Note each line of the listing that contains the string "preferences", and copy it.
━━━
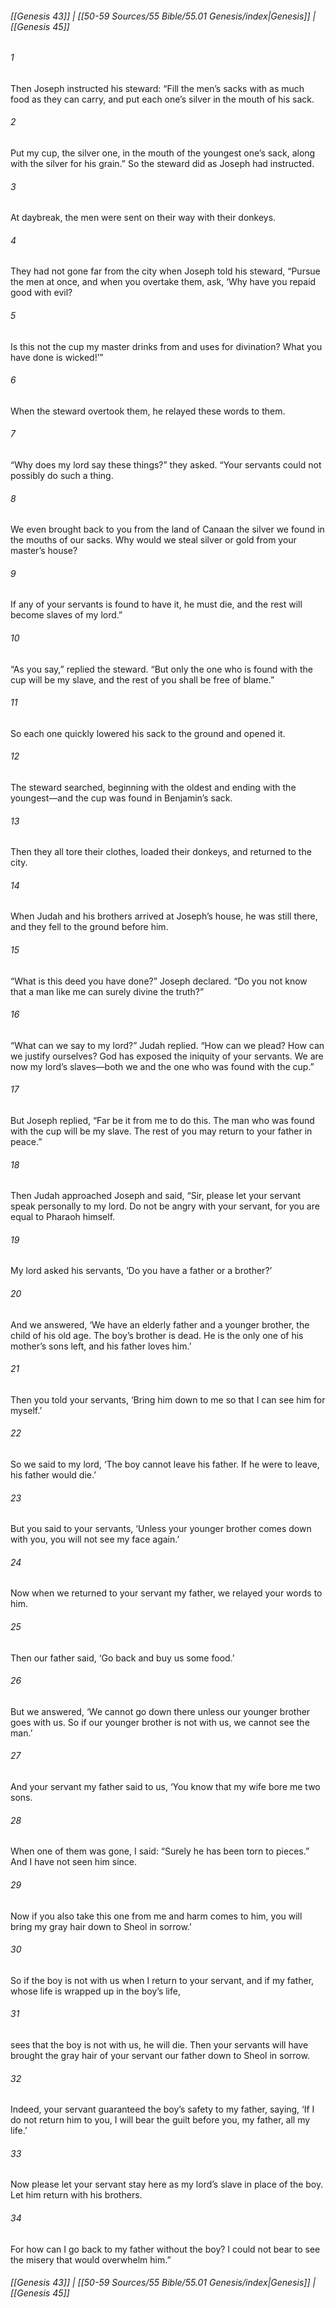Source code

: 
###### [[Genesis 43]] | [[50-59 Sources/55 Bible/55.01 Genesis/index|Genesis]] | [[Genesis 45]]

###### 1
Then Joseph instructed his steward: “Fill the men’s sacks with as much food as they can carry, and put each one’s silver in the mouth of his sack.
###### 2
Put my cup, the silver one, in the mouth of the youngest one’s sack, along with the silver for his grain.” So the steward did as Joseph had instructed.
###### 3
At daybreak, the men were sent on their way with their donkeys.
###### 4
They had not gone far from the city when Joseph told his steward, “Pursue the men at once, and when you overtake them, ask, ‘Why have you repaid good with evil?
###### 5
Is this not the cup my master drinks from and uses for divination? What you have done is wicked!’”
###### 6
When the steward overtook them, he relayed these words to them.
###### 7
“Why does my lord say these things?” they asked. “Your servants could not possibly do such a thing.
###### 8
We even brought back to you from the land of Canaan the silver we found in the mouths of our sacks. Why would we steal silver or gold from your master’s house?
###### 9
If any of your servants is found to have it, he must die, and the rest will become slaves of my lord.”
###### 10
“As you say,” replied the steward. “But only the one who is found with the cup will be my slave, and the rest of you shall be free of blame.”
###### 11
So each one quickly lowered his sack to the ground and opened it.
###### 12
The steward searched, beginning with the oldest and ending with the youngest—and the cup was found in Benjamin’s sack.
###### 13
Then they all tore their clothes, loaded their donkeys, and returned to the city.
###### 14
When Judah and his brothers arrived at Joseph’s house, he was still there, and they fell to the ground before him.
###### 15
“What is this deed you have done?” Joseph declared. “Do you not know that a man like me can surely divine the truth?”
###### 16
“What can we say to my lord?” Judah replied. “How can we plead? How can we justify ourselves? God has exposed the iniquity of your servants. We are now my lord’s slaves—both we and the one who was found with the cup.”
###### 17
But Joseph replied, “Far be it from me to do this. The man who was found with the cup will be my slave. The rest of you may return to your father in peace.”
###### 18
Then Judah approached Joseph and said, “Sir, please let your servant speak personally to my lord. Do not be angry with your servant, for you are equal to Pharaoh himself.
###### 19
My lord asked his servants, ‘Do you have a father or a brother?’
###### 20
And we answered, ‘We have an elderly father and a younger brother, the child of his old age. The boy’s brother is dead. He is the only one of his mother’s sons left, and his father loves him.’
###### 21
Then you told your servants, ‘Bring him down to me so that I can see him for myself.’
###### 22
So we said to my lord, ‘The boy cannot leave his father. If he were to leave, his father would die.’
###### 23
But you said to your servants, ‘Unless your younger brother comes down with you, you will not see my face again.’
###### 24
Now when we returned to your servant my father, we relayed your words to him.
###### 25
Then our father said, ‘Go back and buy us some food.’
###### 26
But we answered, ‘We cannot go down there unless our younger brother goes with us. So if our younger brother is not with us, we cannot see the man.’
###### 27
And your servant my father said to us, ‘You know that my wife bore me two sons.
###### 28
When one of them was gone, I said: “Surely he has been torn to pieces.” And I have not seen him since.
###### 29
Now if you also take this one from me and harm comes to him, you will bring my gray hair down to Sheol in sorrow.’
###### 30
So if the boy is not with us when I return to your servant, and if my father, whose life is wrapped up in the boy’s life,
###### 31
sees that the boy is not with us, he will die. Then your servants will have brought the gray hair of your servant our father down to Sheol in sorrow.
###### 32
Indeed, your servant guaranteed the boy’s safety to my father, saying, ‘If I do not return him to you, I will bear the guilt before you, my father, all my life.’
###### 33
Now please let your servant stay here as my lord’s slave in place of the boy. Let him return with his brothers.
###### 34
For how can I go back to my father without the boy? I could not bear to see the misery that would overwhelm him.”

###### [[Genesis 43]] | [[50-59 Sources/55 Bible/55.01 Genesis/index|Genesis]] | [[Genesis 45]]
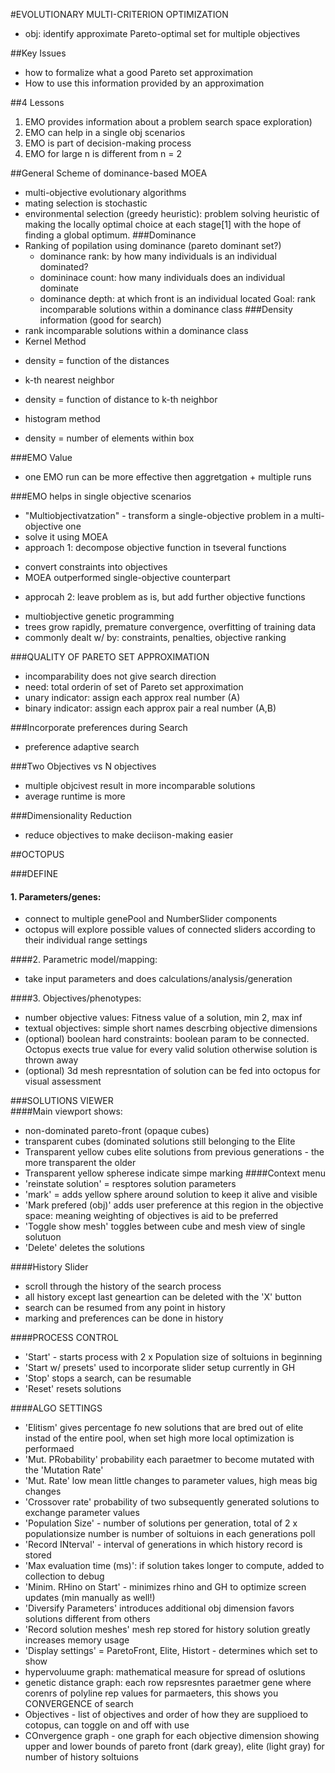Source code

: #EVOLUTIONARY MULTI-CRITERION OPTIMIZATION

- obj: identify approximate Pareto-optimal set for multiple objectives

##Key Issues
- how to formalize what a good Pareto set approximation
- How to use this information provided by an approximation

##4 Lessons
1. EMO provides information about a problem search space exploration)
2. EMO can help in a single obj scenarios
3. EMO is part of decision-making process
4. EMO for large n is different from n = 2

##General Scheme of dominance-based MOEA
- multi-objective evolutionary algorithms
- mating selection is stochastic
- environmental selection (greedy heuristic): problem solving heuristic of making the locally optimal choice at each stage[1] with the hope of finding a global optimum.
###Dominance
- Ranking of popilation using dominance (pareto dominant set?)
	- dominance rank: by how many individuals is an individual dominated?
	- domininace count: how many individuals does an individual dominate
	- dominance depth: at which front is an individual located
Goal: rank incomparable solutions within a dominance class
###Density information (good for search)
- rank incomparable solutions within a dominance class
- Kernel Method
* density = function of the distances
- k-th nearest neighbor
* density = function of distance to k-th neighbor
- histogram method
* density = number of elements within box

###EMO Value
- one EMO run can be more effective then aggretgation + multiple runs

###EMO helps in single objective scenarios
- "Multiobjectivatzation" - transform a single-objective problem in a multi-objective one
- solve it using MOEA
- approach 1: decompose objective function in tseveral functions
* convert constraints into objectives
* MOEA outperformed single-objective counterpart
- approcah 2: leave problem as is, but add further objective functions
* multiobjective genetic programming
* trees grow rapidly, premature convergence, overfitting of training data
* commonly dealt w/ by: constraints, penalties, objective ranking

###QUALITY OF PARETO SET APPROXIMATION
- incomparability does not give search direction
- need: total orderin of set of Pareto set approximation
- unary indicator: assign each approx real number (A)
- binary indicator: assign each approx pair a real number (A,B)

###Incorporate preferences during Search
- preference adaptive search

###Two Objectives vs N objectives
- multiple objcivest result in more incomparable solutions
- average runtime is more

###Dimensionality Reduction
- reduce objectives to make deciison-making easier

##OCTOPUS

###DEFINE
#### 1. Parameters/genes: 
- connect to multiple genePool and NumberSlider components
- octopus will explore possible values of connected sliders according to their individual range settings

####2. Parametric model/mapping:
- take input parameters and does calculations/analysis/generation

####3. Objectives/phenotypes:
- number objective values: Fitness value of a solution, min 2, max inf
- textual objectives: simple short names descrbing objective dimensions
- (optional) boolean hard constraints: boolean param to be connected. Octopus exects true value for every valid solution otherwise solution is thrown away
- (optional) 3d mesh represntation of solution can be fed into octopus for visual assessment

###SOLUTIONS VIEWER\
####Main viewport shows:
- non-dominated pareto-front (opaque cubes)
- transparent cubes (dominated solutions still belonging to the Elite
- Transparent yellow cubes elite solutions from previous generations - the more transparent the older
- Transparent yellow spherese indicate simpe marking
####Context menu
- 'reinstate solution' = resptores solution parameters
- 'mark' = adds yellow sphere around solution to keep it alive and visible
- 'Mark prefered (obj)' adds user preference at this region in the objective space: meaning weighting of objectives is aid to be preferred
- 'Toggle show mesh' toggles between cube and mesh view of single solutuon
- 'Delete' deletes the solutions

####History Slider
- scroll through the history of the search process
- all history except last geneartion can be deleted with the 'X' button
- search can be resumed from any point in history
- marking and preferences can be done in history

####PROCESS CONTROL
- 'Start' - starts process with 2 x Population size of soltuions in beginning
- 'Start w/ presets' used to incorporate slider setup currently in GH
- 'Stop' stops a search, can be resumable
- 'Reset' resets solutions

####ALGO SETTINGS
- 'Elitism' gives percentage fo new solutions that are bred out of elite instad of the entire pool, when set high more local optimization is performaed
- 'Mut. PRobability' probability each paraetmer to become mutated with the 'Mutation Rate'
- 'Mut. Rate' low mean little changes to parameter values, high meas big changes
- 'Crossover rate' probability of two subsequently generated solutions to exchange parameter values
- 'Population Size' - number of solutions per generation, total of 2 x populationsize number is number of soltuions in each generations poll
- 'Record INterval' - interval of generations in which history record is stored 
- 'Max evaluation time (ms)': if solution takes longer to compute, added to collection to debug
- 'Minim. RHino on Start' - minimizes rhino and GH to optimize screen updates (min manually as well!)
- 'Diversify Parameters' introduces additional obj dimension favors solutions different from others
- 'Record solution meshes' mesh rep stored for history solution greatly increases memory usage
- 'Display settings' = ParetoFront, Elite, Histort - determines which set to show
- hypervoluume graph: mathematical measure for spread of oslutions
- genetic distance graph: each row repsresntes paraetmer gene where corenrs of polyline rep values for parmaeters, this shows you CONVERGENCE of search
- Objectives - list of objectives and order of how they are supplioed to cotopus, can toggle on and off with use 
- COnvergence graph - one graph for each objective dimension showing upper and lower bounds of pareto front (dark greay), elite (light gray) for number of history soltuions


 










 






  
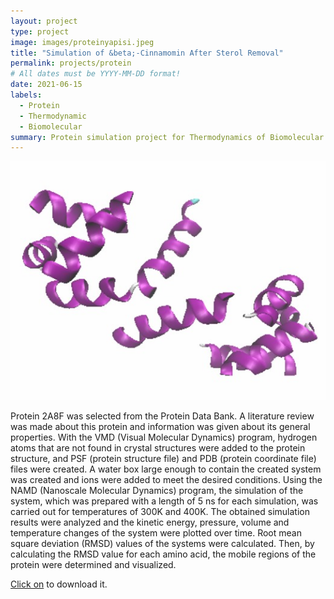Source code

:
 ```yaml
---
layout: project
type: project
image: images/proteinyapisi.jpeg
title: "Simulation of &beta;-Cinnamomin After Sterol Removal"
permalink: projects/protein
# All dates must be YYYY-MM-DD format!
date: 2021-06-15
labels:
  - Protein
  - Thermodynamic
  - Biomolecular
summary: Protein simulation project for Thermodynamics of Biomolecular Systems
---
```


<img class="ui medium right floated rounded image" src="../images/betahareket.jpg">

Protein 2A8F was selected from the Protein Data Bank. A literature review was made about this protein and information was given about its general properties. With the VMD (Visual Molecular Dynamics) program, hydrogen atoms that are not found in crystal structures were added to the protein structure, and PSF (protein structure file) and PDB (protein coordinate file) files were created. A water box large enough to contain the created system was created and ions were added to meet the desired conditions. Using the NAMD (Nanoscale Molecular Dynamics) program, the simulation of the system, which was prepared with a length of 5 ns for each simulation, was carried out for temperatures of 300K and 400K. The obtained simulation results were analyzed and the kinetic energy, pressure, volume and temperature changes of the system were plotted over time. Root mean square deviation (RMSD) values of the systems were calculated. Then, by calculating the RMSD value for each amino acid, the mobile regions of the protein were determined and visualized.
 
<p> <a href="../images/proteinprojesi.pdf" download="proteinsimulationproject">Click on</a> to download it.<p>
━━━
### Solution for this exercise
###Incorporate preferences during Search
- marking and preferences can be done in history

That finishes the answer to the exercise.